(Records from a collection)
■ ■ ■ ■ ■ ■ ■
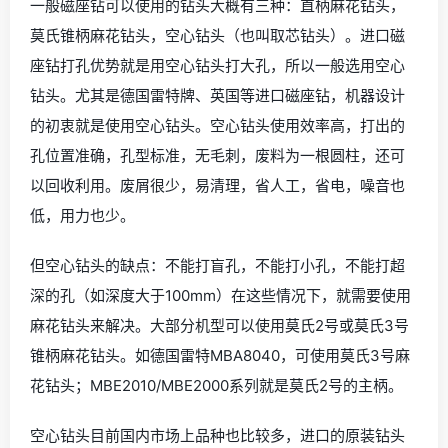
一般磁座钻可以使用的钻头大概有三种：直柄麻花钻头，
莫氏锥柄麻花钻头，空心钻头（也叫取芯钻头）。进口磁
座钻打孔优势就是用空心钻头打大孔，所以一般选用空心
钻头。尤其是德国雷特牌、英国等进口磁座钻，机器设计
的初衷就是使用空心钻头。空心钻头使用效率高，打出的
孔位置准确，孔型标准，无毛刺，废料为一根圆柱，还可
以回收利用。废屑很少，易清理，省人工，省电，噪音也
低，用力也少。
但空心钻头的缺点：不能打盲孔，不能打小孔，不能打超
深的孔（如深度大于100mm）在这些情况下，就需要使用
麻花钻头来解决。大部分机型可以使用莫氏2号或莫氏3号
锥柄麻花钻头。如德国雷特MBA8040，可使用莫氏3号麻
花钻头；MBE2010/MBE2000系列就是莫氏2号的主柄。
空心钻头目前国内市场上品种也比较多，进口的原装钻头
■ ■ ■ ■ ■ ■ ■
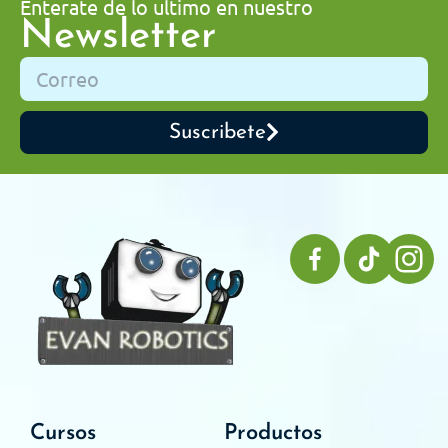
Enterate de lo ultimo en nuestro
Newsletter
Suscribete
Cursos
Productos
■ ■ ■ ■ ■ ■ ■
Problem statement:
Repeat the lines that run from the one containing "一般磁座钻可以使用的钻头大概有三种：直柄麻花钻头，" through the one containing "锥柄麻花钻头。如德国雷特MBA8040，可使用莫氏3号麻", including both of those lines.

Response:
一般磁座钻可以使用的钻头大概有三种：直柄麻花钻头，
莫氏锥柄麻花钻头，空心钻头（也叫取芯钻头）。进口磁
座钻打孔优势就是用空心钻头打大孔，所以一般选用空心
钻头。尤其是德国雷特牌、英国等进口磁座钻，机器设计
的初衷就是使用空心钻头。空心钻头使用效率高，打出的
孔位置准确，孔型标准，无毛刺，废料为一根圆柱，还可
以回收利用。废屑很少，易清理，省人工，省电，噪音也
低，用力也少。
但空心钻头的缺点：不能打盲孔，不能打小孔，不能打超
深的孔（如深度大于100mm）在这些情况下，就需要使用
麻花钻头来解决。大部分机型可以使用莫氏2号或莫氏3号
锥柄麻花钻头。如德国雷特MBA8040，可使用莫氏3号麻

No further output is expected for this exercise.